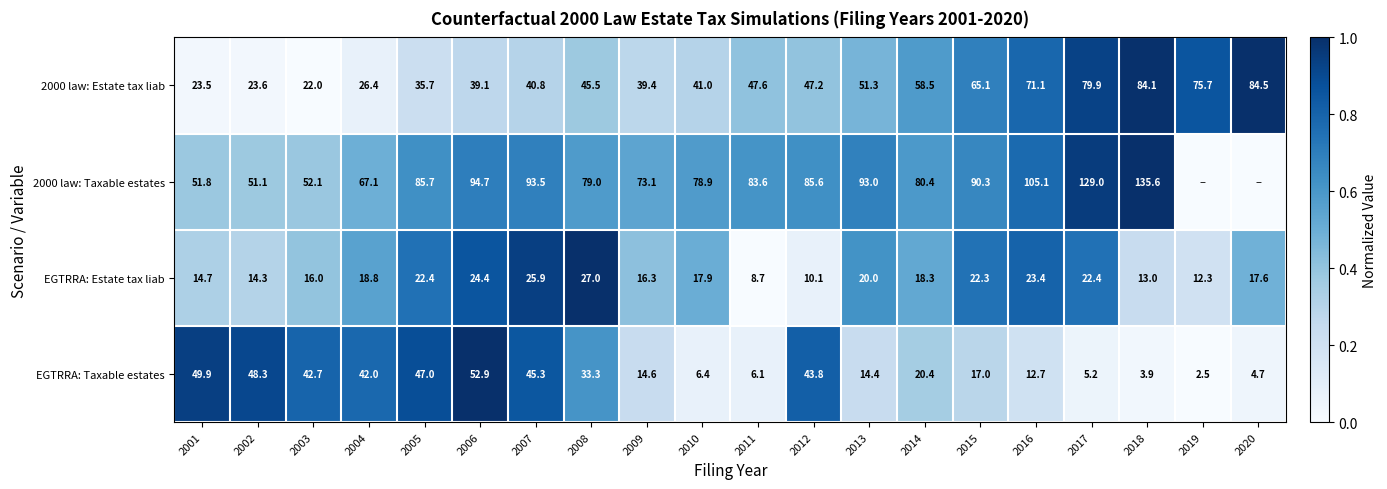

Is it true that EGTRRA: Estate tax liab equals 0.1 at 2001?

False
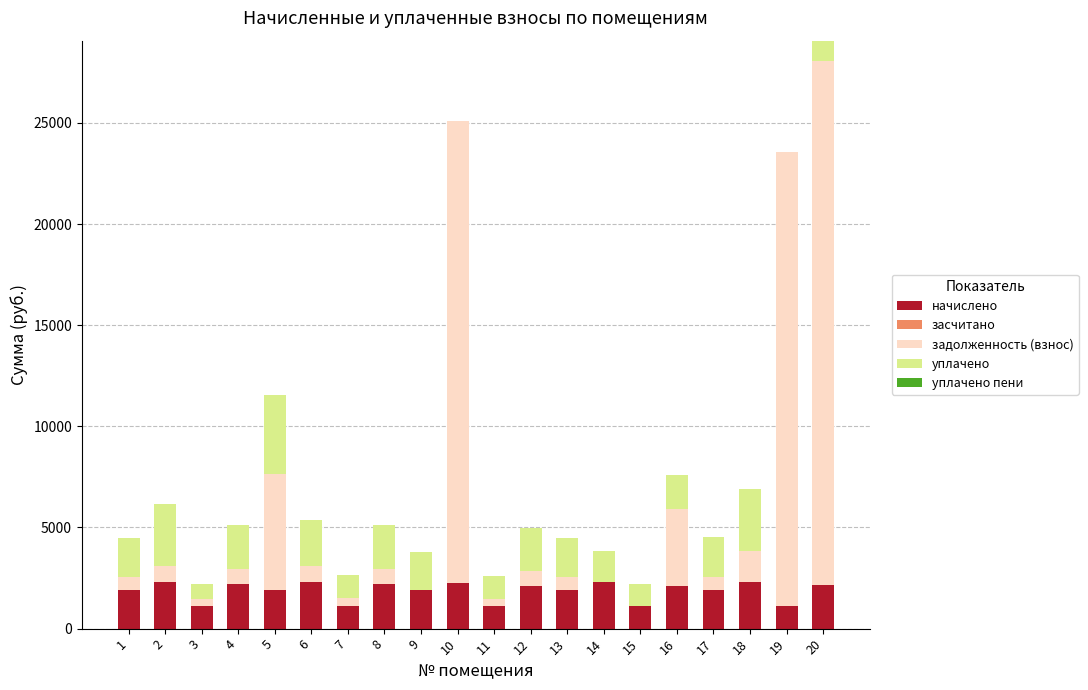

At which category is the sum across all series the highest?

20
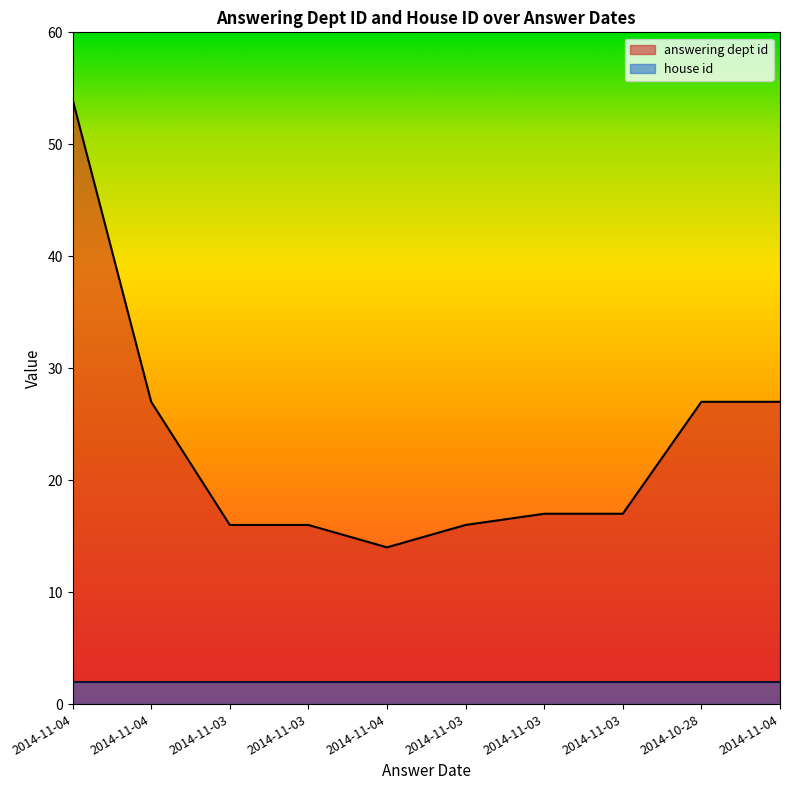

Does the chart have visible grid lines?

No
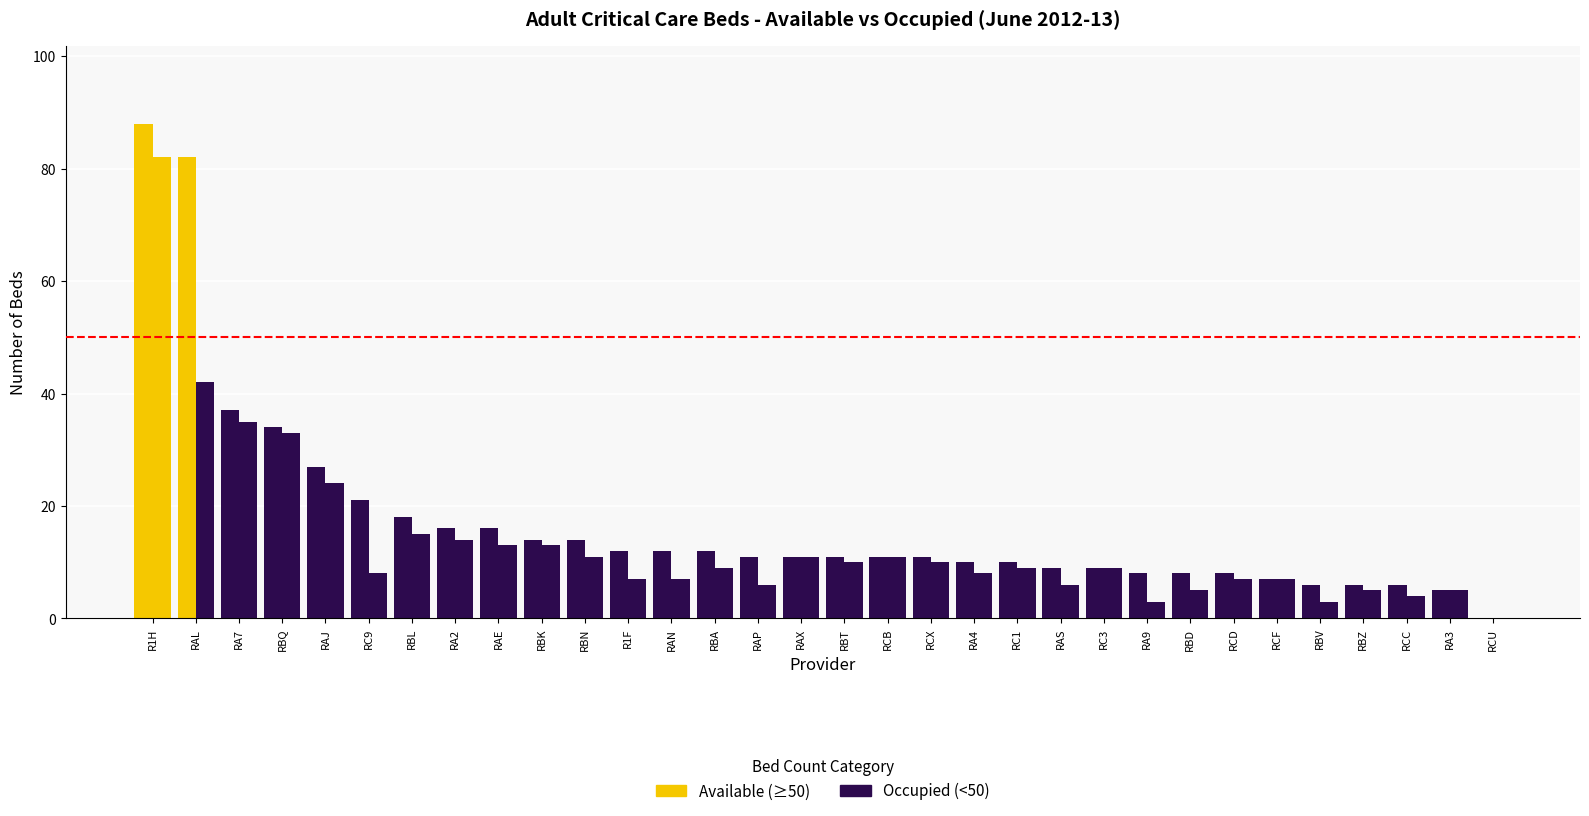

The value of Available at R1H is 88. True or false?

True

---------------

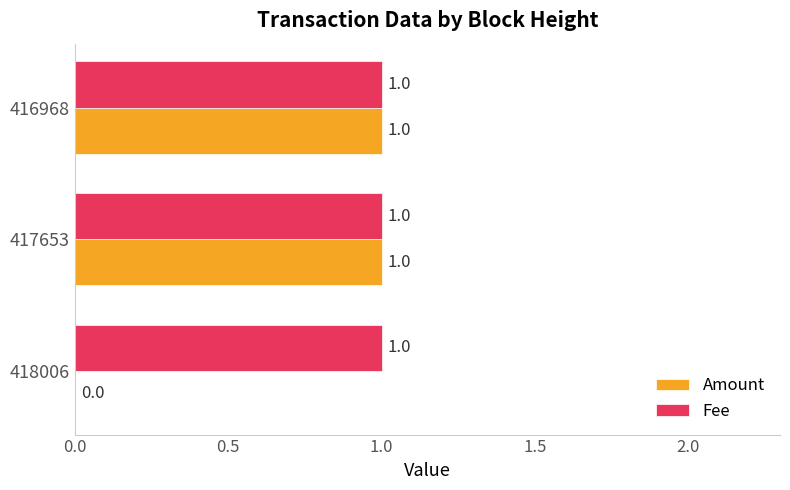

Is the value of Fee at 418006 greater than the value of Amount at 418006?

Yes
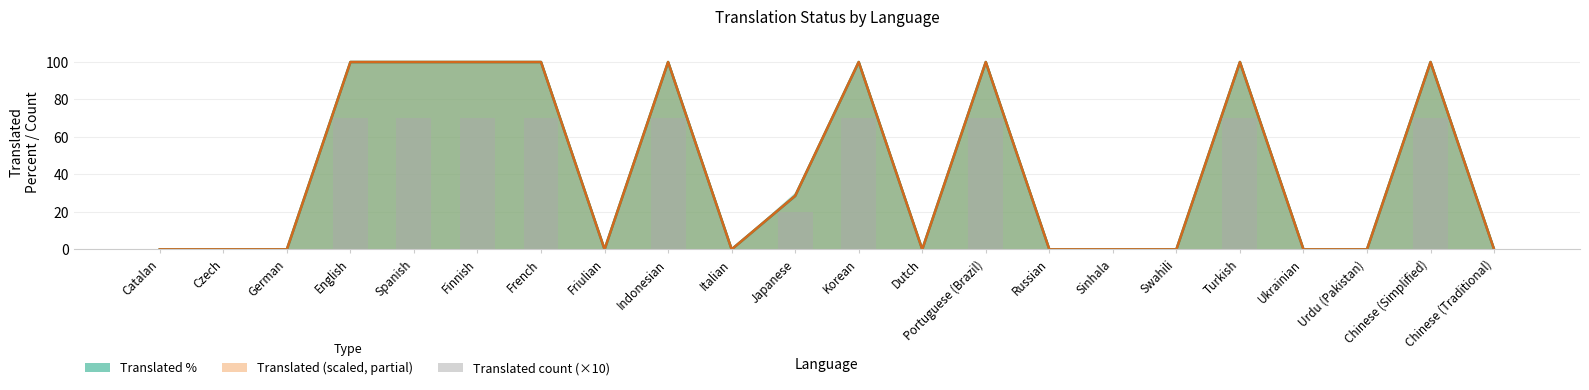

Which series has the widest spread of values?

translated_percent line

---------------

— WHAT IS REQUIRED —
Gather every line from the records above that contains the word "series", and copy each one in full.

— RESPONSE BELOW —
At which category is the sum across all series the highest?
Which series has the widest spread of values?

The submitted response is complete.